Réuni à Brazzaville le 12 décembre sous la présidence de Ferdinand Sosthène Likouka, le comité de direction de l’Agence nationale de l’aviation civile (Anac) a validé un budget 2026 s’élevant à 9 244 260 500 F CFA. Au-delà de la simple allocation financière, la décision porte la marque d’une ambition stratégique : garantir que l’espace aérien de la République du Congo demeure sûr, fluide et pleinement maîtrisé par les autorités nationales. Dans un contexte où le golfe de Guinée connaît une intensification des trafics illicites et des phénomènes de mobilité aérienne non coopérative, le renforcement des moyens de l’Anac s’inscrit dans la doctrine nationale de ciel souverain promue par le président Denis Sassou Nguesso.

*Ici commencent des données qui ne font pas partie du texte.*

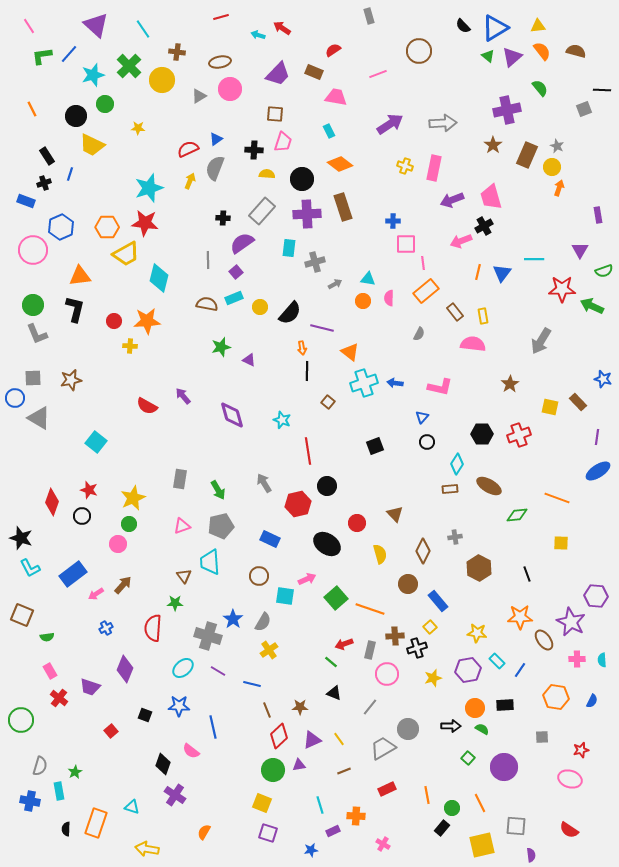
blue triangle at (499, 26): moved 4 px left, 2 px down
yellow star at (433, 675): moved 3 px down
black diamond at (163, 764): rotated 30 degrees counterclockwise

Par l’actualisation de sa feuille de route, l’Agence rappelle que la sûreté du transport civil ne peut être dissociée des enjeux de défense. La capacité de détecter, d’identifier et de filtrer tout mouvement aérien devient une composante essentielle de la posture de sécurité intérieure, au même titre que la surveillance côtière ou le contrôle des frontières terrestres.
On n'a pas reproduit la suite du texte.